In Bezug auf Demenzen hat Cording (ZEV 2010, 115, 116) ausdrücklich und zutreffend hervorgehoben: Wenn verbreitet angenommen werde, dass nur ab einer mindestens mittelschweren Demenzen Testierunfähigkeit anzunehmen sei, dann aber stets, so handele es sich um ein Missverständnis. Das könne zwar als grobe Faustregel gelten, besage aber nichts über die tatsächlichen maßgeblichen Verhältnisse. Es komme eben nicht auf die auf die Diagnose bezogenen allgemeinen Schweregrade an, sondern letztlich immer auf die individuelle Psychopathologie in Bezug auf das konkrete Rechtsgeschäft (sogenannte Beurteilungsebene).
Auch das BayObLG hat hervorgehoben, dass es auf die konkreten Verhaltensweisen des Erblassers für die Beurteilung der Testierfähigkeit mehr ankommt als auf den genauen hirnorganischen Befund (FamRZ 2002, 1066, 1068; vgl auch OLG München, FGPrax 2007, 274, 276).
d) Bei chronischen bzw. chronisch-progredienten Störungen – wie dem dementiellen Syndrom – richtet sich die Beurteilung der Testierunfähigkeit nach den im fraglichen Zeitraum vorhandenen Dauerveränderungen (insbesondere der Urteilsfähigkeit), die von den sich gegebenenfalls überlagernden Zusatzsymptomen abzugrenzen sind (Cording, ZEV 2010, 115, 120).

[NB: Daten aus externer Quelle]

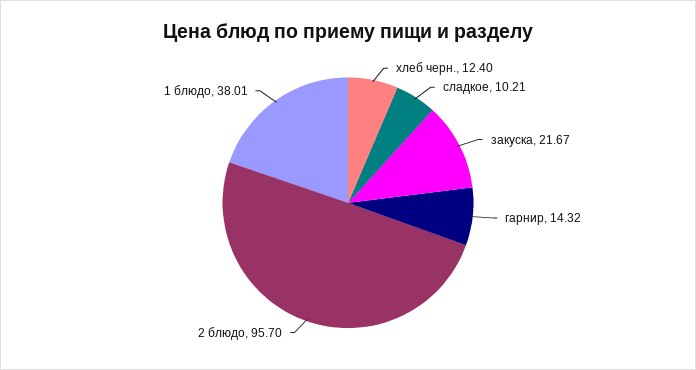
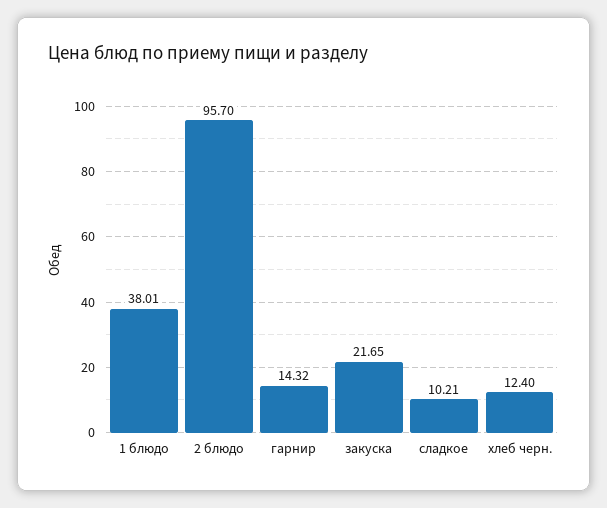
  {
    "хлеб черн.": 12.4,
    "сладкое": 10.21,
-   "закуска": 21.67,
+   "закуска": 21.65,
    "гарнир": 14.32,
    "2 блюдо": 95.7,
    "1 блюдо": 38.01
  }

Nicht zu verkennen ist, dass demzufolge die sogenannte retrograde Extrapolation als besonders schwierig zu gelten hat. Gleichwohl ist es einem Sachverständigen möglich, den Zustand zum relevanten Zeitpunkt (Testamentserrichtung) anhand von davor und danach dokumentierten Befunden bzw. Verhaltensbeobachtungen interpolierend zu erschließen, zwar nicht im Sinne einer mathematischen, wohl aber im Sinne einer logischen Interpolation (Cording, ZEV 2010, 115, 120).

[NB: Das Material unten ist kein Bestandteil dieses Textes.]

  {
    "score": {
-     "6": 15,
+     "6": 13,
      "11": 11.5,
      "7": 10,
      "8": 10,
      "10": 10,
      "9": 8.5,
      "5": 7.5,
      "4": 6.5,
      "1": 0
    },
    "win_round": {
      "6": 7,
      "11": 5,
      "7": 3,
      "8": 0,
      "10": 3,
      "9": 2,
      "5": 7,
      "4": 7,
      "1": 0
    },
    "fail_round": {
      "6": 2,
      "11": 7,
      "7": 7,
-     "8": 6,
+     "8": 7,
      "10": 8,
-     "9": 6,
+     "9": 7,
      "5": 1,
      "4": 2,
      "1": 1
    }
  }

Dabei ist zwischen drei Verlaufstypen zu unterscheiden: Kurz dauernde oder fluktuierende psychische Störungen, länger anhaltende, aber typischerweise spontan oder unter Therapie abklingende Erkrankungen und chronische bzw. chronisch-progrediente Störungen, wozu dementielle Syndrome gehören. In ganz klaren Fällen eines belegten langsam-stetig-progredienten Verlaufs (z.B. charakteristische Demenz vom Alzheimertyp) kann im Einzelfall mit hinreichender Sicherheit auf einen Zeitpunkt extrapoliert werden, der Tage bis einige Wochen vor dem Beginn des dokumentierten Krankheitsabschnitts liegt.

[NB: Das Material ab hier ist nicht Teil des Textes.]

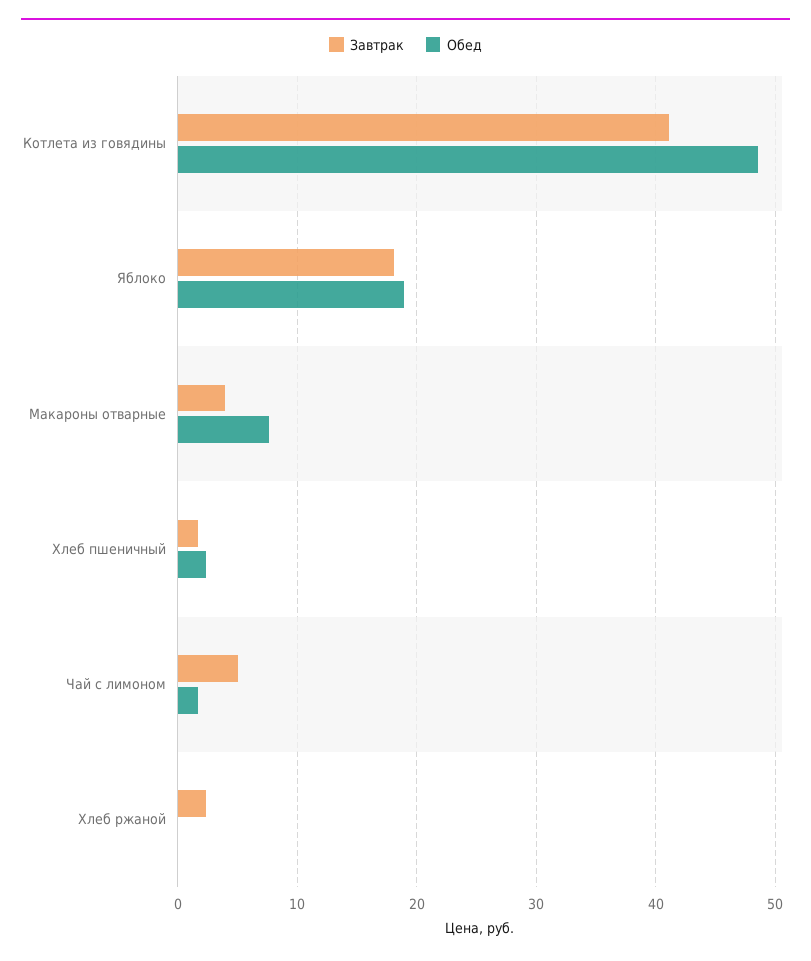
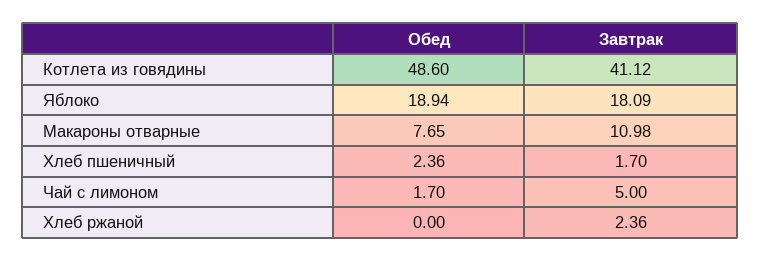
  {
    "Завтрак": {
      "Котлета из говядины": 41.12,
      "Яблоко": 18.09,
-     "Макароны отварные": 4,
+     "Макароны отварные": 10.98,
      "Хлеб пшеничный": 1.7,
      "Чай с лимоном": 5,
      "Хлеб ржаной": 2.36
    },
    "Обед": {
      "Котлета из говядины": 48.6,
      "Яблоко": 18.94,
      "Макароны отварные": 7.65,
      "Хлеб пшеничный": 2.36,
      "Чай с лимоном": 1.7,
      "Хлеб ржаной": 0
    }
  }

Nach der überzeugenden Darstellung von Cording (a.a.O.) ist es möglich, den Zustand zum relevanten Zeitpunkt (Testamentserrichtung) aus davor und danach dokumentierten Befunden bzw. Verhaltensbeobachtungen abzuleiten, wenn kumulativ folgende Voraussetzungen vorliegen:
– Für mindestens einen Zeitpunkt vor und mindestens einen Zeitpunkt nach der fraglichen Testamentserrichtung müssen krankheitswertige Zustände belegt sein, bei denen die Voraussetzungen für eine freie Willensbildung nicht mehr gegeben waren.
– Und der Verlauf der zugrundeliegenden Krankheit muss im individuell zu begutachtenden Fall jedenfalls in diesem Krankheitsabschnitt konstant oder progredient gewesen sein, wobei eventuelle Schwankungen unerheblich sind, solange sie nicht die Schwelle rechtserheblicher Besserungen überschreiten.“
Beachtenswert ist daneben, dass es insgesamt keine weitreichende Rechtsprechungsentwicklung gibt. Der Rechtsprechungsstand ist über viele Jahre in weiten Teilen stagnierend.